I assume it's taking only single ']' instead of ']]' when splitting, I want result as below,

['Floor_Live_Patterened_SpanPairs_1: [[-3, 0, 0, 5.5], [-3, 5.5, 0, 9.5]]',
 'Floor_Live_Patterened_SpanPairs_2: [[-3, 0, 0, 5.5], [-3, 9.5, 0, 13.5]]',
 'Floor_Live_Patterened_SpanPairs_3: [[-3, 5.5, 0, 9.5], [-3, 9.5, 0, 13.5]]']

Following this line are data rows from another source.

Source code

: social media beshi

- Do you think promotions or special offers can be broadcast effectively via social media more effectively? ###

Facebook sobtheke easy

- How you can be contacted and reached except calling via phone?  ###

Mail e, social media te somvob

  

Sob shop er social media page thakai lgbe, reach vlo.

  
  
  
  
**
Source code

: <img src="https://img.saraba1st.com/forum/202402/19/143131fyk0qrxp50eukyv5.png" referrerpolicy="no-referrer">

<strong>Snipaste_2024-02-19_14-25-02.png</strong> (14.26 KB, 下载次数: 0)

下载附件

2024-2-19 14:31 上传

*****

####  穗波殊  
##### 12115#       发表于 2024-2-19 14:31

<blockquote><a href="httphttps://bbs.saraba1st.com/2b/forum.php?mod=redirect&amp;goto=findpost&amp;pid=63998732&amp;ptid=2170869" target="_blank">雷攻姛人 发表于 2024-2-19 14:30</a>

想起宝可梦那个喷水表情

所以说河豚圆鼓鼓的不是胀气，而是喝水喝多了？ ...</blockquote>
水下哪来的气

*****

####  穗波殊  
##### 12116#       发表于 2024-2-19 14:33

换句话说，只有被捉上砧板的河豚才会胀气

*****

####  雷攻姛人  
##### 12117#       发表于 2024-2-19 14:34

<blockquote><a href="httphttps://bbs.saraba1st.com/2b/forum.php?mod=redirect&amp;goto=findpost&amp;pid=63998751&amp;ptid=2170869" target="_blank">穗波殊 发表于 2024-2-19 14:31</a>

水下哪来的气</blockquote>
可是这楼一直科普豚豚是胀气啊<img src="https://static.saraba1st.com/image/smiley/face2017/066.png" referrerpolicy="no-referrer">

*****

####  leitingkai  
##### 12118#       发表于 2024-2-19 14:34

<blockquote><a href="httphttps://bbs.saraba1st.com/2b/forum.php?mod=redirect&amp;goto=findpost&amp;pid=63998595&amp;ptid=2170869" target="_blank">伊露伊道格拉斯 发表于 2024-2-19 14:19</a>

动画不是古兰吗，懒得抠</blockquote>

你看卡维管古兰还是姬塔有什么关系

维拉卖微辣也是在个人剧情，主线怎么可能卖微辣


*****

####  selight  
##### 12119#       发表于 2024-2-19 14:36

I have gone through the documentation but couldn't work out how to achieve this or what modification should be done in above using regex findall function, a similar technique was adopted in one of answers in In Python, how do I split a string and keep the separators?

2 Answers2

0

Since you're trying to match balanced bracket constructs, a more robust solution would be to use a regex engine that supports recursion, such as the regex module, and use the (?R) pattern to recursively match balanced pairs of brackets:

import regex

regex.findall(r'.*?\[(?>[^[\]]|(?R))*\]', Str)

Demo: https://replit.com/@blhsing/TroubledTurboLint

blhsing
  • 91,368
  • 6
  • 71
  • 106
0

An idea is to use a lazy dot .+? until ]]. The dot matches any character (besides newline). Using a non-greedy (lazy) quantifier will match as least characters for the rest of the pattern to succeed.

.+?\]\]

See this demo at regex101 (more explanation on the right side)

Be aware that [^\]\]]+ does not match substrings that are not ]]. Would be the same functioning if you removed one of the closing brackets. Read more about character classes here.

bobble bubble
  • 16,888
  • 3
  • 27
  • 46